SUPPLIED MATERIAL ->
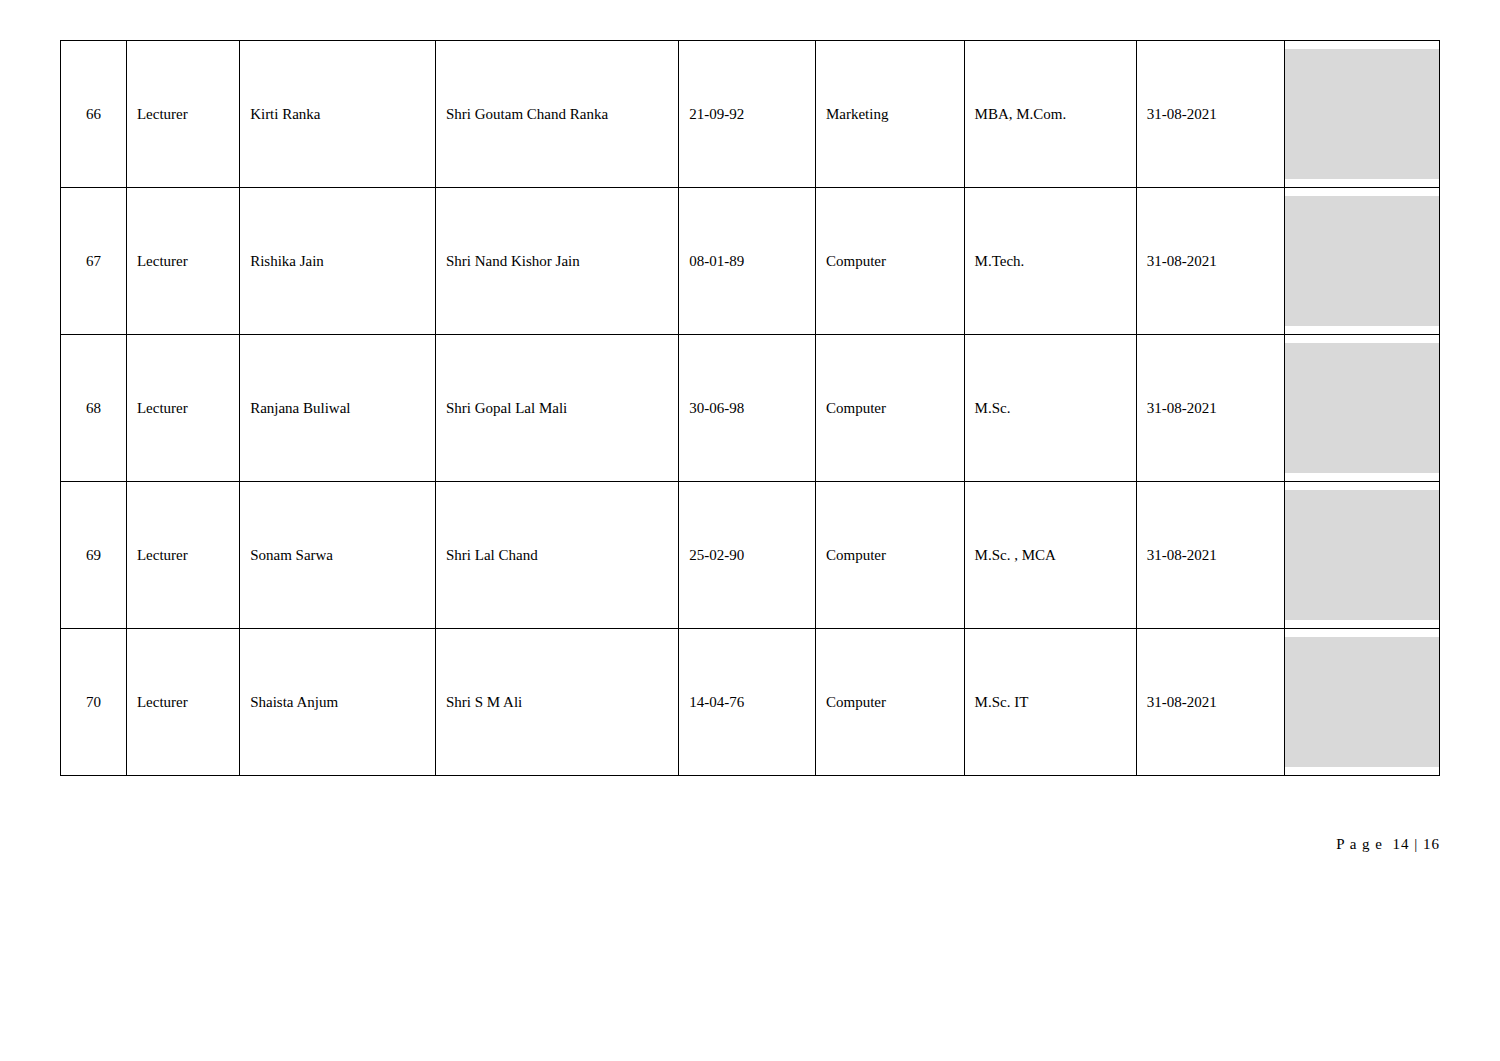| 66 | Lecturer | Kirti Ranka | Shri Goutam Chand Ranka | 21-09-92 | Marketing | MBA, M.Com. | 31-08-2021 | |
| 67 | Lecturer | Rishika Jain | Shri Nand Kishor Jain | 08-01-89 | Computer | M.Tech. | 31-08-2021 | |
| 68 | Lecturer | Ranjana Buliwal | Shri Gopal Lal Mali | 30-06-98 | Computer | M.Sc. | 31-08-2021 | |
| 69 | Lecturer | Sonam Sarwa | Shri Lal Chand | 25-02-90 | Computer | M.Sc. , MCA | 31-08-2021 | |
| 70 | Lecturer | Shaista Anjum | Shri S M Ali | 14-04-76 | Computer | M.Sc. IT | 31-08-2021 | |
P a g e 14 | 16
* * *
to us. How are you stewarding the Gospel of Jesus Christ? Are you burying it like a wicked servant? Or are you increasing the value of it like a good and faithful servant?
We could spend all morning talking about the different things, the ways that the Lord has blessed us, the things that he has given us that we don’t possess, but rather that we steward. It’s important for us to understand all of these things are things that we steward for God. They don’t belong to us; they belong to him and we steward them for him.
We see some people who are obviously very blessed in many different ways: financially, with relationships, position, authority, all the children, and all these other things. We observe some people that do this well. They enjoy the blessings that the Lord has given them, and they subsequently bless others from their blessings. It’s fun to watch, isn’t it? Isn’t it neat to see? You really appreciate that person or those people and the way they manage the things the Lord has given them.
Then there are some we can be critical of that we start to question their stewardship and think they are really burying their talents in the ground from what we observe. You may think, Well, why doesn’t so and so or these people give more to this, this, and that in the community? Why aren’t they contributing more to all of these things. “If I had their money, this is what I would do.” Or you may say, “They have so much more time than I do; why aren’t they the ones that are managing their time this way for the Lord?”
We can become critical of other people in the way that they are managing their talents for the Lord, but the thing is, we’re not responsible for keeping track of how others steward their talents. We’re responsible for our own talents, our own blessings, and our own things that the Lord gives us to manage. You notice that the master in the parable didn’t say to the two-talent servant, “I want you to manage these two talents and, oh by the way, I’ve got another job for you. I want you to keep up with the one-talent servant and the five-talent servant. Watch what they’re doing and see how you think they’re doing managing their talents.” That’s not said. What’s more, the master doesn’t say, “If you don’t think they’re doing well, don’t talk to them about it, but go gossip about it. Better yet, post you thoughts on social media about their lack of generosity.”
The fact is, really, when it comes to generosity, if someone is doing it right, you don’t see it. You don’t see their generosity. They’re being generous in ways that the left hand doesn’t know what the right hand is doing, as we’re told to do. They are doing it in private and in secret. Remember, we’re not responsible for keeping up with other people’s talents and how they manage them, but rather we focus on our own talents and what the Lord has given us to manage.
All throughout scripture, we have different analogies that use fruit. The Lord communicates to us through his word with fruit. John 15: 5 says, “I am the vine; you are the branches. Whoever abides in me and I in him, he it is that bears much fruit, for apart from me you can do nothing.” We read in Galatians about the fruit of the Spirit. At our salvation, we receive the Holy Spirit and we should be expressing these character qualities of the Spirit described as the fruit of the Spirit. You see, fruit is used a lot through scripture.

WHAT YOU WILL DO ->
Only the lines of the listing above from the one with "M.Com. | 31-08-2021 | |" through the one with "MCA | 31-08-2021 | |" should be output, exactly, with both ends kept and pictures left out.

EXERCISE ANSWER ->
| 66 | Lecturer | Kirti Ranka | Shri Goutam Chand Ranka | 21-09-92 | Marketing | MBA, M.Com. | 31-08-2021 | |
| 67 | Lecturer | Rishika Jain | Shri Nand Kishor Jain | 08-01-89 | Computer | M.Tech. | 31-08-2021 | |
| 68 | Lecturer | Ranjana Buliwal | Shri Gopal Lal Mali | 30-06-98 | Computer | M.Sc. | 31-08-2021 | |
| 69 | Lecturer | Sonam Sarwa | Shri Lal Chand | 25-02-90 | Computer | M.Sc. , MCA | 31-08-2021 | |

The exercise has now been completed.